=== Excerpt provided ===

Problem
For a binary tree T, we can define a flip operation as follows: choose any node, and swap the left and right child subtrees.
A binary tree X is flip equivalent to a binary tree Y if and only if we can make X equal to Y after some number of flip operations.
Given the roots of two binary trees root1 and root2, return true if the two trees are flip equivalent or false otherwise.
Example 1:
Input: root1 = [1,2,3,4,5,6,null,null,null,7,8], root2 = [1,3,2,null,6,4,5,null,null,null,null,8,7]
Output: true
Explanation: We flipped at nodes with values 1, 3, and 5.
Example 2:
Input: root1 = [], root2 = []
Output: true
Example 3:
Input: root1 = [], root2 = [1]
Output: false
Constraints:
The number of nodes in each tree is in the range
[0, 100].Each tree will have unique node values in the range
[0, 99].
Solution (Java)
/**
* Definition for a binary tree node.

=== Excerpted data ===

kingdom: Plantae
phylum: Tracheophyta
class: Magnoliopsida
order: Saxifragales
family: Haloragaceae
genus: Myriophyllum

===

▸ **Set of tasks**
1. In the flip equivalence problem, how would you render this sentence in Spanish: "A binary tree X is flip equivalent to a binary tree Y if and only if we can make X equal to Y after some number of flip operations."
2. Can you write out the passage of the flip equivalence problem that runs from "Given the roots" up to and including "1, 3, and 5.", without changing a word?

▸ **Answers to the tasks**
1. Un árbol binario X es equivalente por volteo a un árbol binario Y si y solo si podemos hacer que X sea igual a Y tras cierto número de operaciones de volteo.

2.
Given the roots of two binary trees root1 and root2, return true if the two trees are flip equivalent or false otherwise.
Example 1:
Input: root1 = [1,2,3,4,5,6,null,null,null,7,8], root2 = [1,3,2,null,6,4,5,null,null,null,null,8,7]
Output: true
Explanation: We flipped at nodes with values 1, 3, and 5.